## Исходный текст
В начале 1910 года Роллан получил орден Почетного легиона. Это вызвало новую лавину дружеских читательских посланий. При этом Роллана немало позабавило, что среди первых горячих поздравителей оказались некоторые влиятельные лица парижского артистического и журналистского мира, — по сути дела, именно те, кого он заклеймил в пятой книге своего романа. Автор «Жан-Кристофа» мог чувствовать гордость: подобно своему герою, он не подчинился парижской «ярмарке», не захотел даже скрыть своей неприязни к ней — и заставил ее склониться перед ним.
Однако его противники вовсе не сложили оружия. В 1913 году, вскоре после выхода последней книги «Жан-Кристофа», во Французской академии разгорелись жаркие споры в связи с кандидатурой Роллана на Большую премию. Писатели консервативно-националистического толка во главе с Бурже и Барресом яростно сопротивлялись награждению Роллана. Но его приверженцы (среди которых самым активным был старый доброжелатель, редактор «Ревю де Пари», историк Лависс) все же одержали верх. Большая премия Французской академии была присвоена писателю, абсолютно чуждому духу «академизма», предельно равнодушному к разного рода официальным почестям.
Одному из неизвестных читателей, выразивших радость по поводу этого награждения, Роллан написал 28 июня 1913 года:
«Спасибо, мосье. Жан-Кристоф не менее вас удивлен своим академическим успехом. Он весело посмеивается и говорит мне: «Вот и доказательство, что я умер!»
Но так как я не умер, то постараюсь подарить ему новых братьев.
С сердечным приветом — Ромен Роллан»*.

## Предоставленные данные
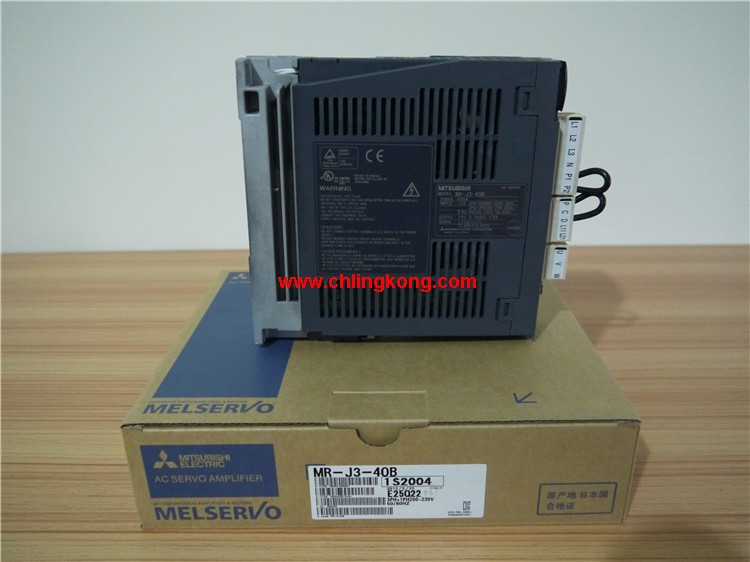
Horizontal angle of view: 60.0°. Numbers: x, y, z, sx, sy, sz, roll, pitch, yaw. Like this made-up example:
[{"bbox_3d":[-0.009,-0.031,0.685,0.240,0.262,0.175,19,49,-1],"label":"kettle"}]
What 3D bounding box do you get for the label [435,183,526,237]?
[{"bbox_3d":[0.061,-0.041,0.378,0.052,0.032,0.001,-1,21,-1],"label":"label"}]

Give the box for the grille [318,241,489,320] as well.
[{"bbox_3d":[0.016,-0.001,0.388,0.099,0.050,0.004,0,21,3],"label":"grille"}]

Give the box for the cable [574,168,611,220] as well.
[{"bbox_3d":[0.129,-0.051,0.384,0.019,0.032,0.011,-1,21,-1],"label":"cable"}]

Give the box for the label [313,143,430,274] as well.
[{"bbox_3d":[-0.001,-0.040,0.371,0.065,0.077,0.002,0,21,3],"label":"label"}]

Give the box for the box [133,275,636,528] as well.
[{"bbox_3d":[0.004,0.061,0.436,0.258,0.065,0.218,-1,21,1],"label":"box"}]

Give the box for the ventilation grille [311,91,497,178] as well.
[{"bbox_3d":[0.018,-0.081,0.363,0.103,0.050,0.003,-1,21,-1],"label":"ventilation grille"}]

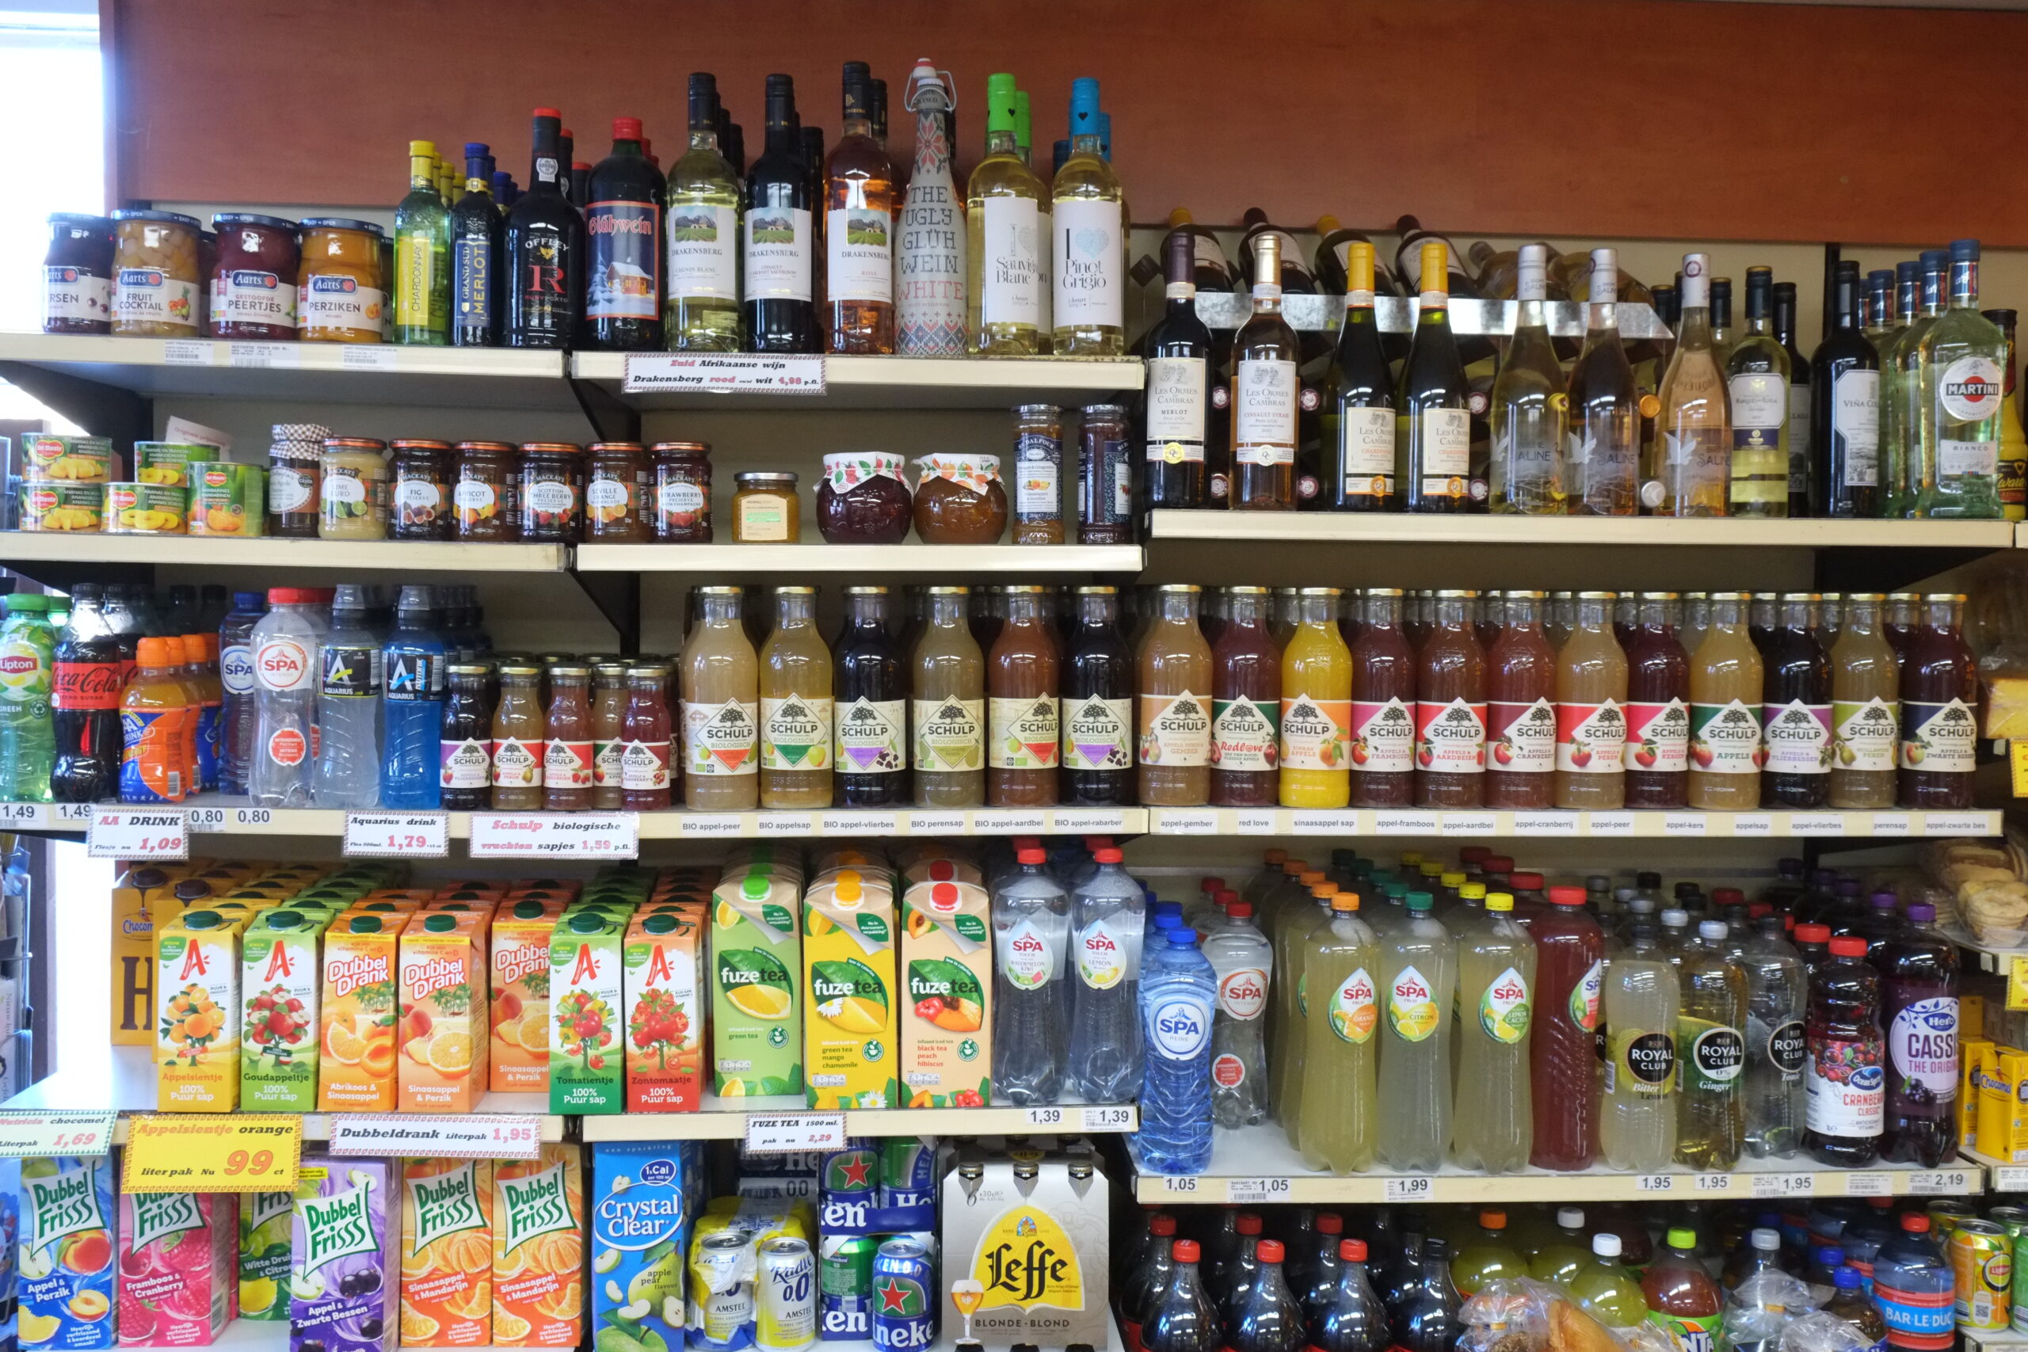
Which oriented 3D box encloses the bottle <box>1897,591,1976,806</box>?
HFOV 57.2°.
[{"bbox_3d":[1.036,0.027,2.080,0.077,0.237,0.077,0,3,0],"label":"bottle"}]

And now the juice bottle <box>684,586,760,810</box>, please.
[{"bbox_3d":[-0.319,0.023,2.035,0.079,0.241,0.079,-1,3,-22],"label":"juice bottle"}]

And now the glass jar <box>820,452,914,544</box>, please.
[{"bbox_3d":[-0.168,-0.199,2.100,0.104,0.103,0.104,0,4,-3],"label":"glass jar"}]

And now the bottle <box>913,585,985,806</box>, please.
[{"bbox_3d":[-0.072,0.022,2.076,0.079,0.244,0.079,0,3,-4],"label":"bottle"}]

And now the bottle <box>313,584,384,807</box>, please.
[{"bbox_3d":[-0.711,0.023,1.985,0.065,0.237,0.065,-1,3,-15],"label":"bottle"}]

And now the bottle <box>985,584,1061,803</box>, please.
[{"bbox_3d":[0.011,0.021,2.126,0.080,0.247,0.080,0,4,-3],"label":"bottle"}]

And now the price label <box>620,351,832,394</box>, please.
[{"bbox_3d":[-0.312,-0.326,2.009,0.218,0.041,0.004,0,4,-3],"label":"price label"}]

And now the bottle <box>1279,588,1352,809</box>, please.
[{"bbox_3d":[0.331,0.025,2.030,0.077,0.237,0.077,2,4,29],"label":"bottle"}]

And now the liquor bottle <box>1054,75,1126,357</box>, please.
[{"bbox_3d":[0.083,-0.507,2.056,0.078,0.295,0.078,0,3,0],"label":"liquor bottle"}]

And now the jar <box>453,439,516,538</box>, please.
[{"bbox_3d":[-0.580,-0.202,2.044,0.068,0.107,0.068,0,3,0],"label":"jar"}]

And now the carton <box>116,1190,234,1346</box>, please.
[{"bbox_3d":[-0.924,0.610,2.057,0.096,0.242,0.068,0,3,-3],"label":"carton"}]

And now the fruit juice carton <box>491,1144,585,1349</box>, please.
[{"bbox_3d":[-0.530,0.628,2.092,0.096,0.231,0.070,0,3,-3],"label":"fruit juice carton"}]

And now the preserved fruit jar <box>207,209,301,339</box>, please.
[{"bbox_3d":[-0.832,-0.428,2.041,0.089,0.142,0.089,0,4,-3],"label":"preserved fruit jar"}]

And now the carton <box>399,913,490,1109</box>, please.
[{"bbox_3d":[-0.630,0.369,2.054,0.075,0.208,0.071,0,3,-3],"label":"carton"}]

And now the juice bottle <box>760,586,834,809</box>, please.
[{"bbox_3d":[-0.233,0.024,2.000,0.077,0.237,0.077,0,3,-4],"label":"juice bottle"}]

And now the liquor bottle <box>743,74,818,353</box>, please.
[{"bbox_3d":[-0.256,-0.506,2.035,0.076,0.295,0.076,0,3,1],"label":"liquor bottle"}]

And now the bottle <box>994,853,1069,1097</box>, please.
[{"bbox_3d":[0.019,0.340,2.134,0.088,0.285,0.088,0,3,1],"label":"bottle"}]

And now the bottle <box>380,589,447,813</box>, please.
[{"bbox_3d":[-0.660,0.022,2.040,0.067,0.241,0.067,0,3,-8],"label":"bottle"}]

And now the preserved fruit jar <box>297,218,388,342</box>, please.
[{"bbox_3d":[-0.729,-0.427,2.017,0.088,0.121,0.088,0,3,-11],"label":"preserved fruit jar"}]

## Что сделать
Процитируйте из текста о Ромене Роллане фрагмент между словами «Одному из неизвестных» и «ему новых братьев.» включительно.

## Результат задания
Одному из неизвестных читателей, выразивших радость по поводу этого награждения, Роллан написал 28 июня 1913 года:
«Спасибо, мосье. Жан-Кристоф не менее вас удивлен своим академическим успехом. Он весело посмеивается и говорит мне: «Вот и доказательство, что я умер!»
Но так как я не умер, то постараюсь подарить ему новых братьев.